While a clear-cut answer has yet to come to light, there are a few options for this sticky situation:

 

·   International student-athletes on visas could attempt to refuse payments.

· They can attempt work-arounds similar to former Kentucky Basketball player Oscar Tshiebwe, who participated in NIL payments while in the Bahamas and off U.S. soil.

·  They can try to attain a different type of visa, with less strict regulations around payments.

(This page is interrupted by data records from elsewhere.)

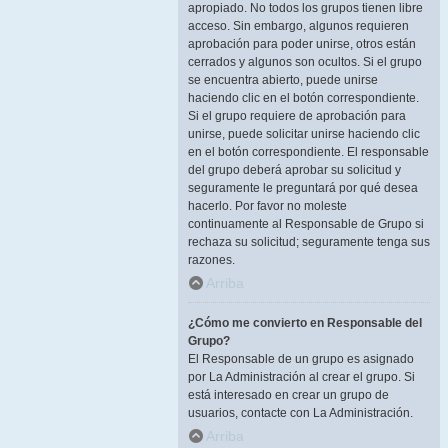
apropiado. No todos los grupos tienen libre
acceso. Sin embargo, algunos requieren
aprobación para poder unirse, otros están
cerrados y algunos son ocultos. Si el grupo
se encuentra abierto, puede unirse
haciendo clic en el botón correspondiente.
Si el grupo requiere de aprobación para
unirse, puede solicitar unirse haciendo clic
en el botón correspondiente. El responsable
del grupo deberá aprobar su solicitud y
seguramente le preguntará por qué desea
hacerlo. Por favor no moleste
continuamente al Responsable de Grupo si
rechaza su solicitud; seguramente tenga sus
razones.
Arriba
¿Cómo me convierto en Responsable del
Grupo?
El Responsable de un grupo es asignado
por La Administración al crear el grupo. Si
está interesado en crear un grupo de
usuarios, contacte con La Administración.
Arriba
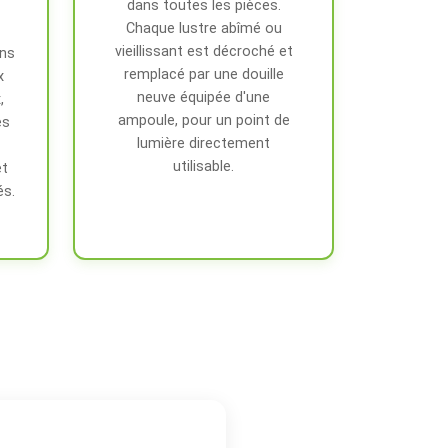
dans toutes les pièces.
Chaque lustre abîmé ou
vieillissant est décroché et
ons
remplacé par une douille
x
neuve équipée d'une
,
ampoule, pour un point de
es
lumière directement
utilisable.
et
s.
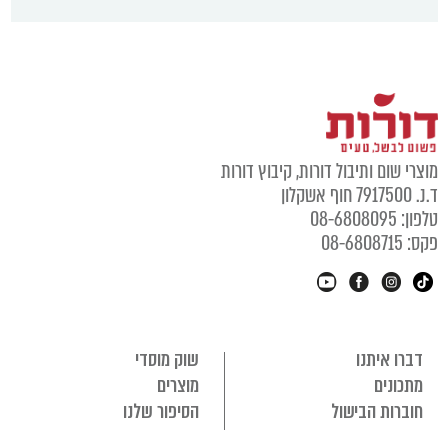
מוצרי שום ותיבול דורות, קיבוץ דורות
ד.נ. 7917500 חוף אשקלון
טלפון: 08-6808095
פקס: 08-6808715
דברו איתנו
שוק מוסדי
מתכונים
מוצרים
חוברות הבישול
הסיפור שלנו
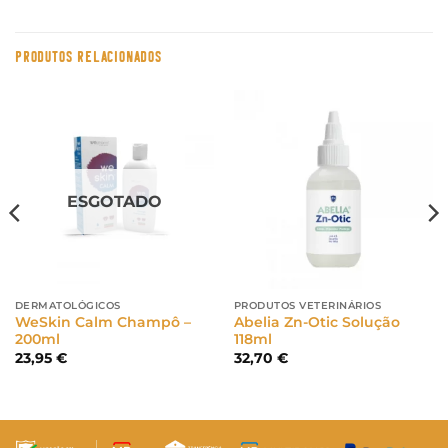
PRODUTOS RELACIONADOS
ESGOTADO
DERMATOLÓGICOS
PRODUTOS VETERINÁRIOS
WeSkin Calm Champô –
Abelia Zn-Otic Solução
200ml
118ml
23,95
€
32,70
€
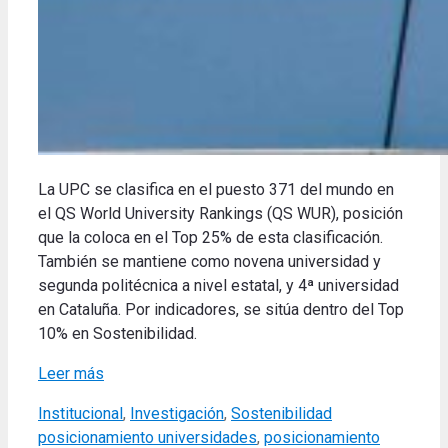
La UPC se clasifica en el puesto 371 del mundo en
el QS World University Rankings (QS WUR), posición
que la coloca en el Top 25% de esta clasificación.
También se mantiene como novena universidad y
segunda politécnica a nivel estatal, y 4ª universidad
en Cataluña. Por indicadores, se sitúa dentro del Top
10% en Sostenibilidad.
Leer más
Categories
Tags
Institucional
,
Investigación
,
Sostenibilidad
posicionamiento universidades
,
posicionamiento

· The school can establish a trust that doles out payments at an amount more in accord with visa regulations.

 

Schools and international athletes will also likely be awaiting guidance from the Department of Homeland Security or Congress, who can release guidelines on payments relating to student visas or create a law addressing the issue, respectively. Of course, a final approved settlement can also address this issue.

 

Still, without intervention or guidance on the issue, the House settlement may ironically be setting up more legal challenges if international athletes begin losing their visa status because of these payments.

 

Michael Moore is a graduate of New York Law School and former member of the school’s Sports Law Society. When he’s not working at the New York Law Department he’s thinking about the intersection of sports and law and when the Knicks or Rangers will finally win a championship.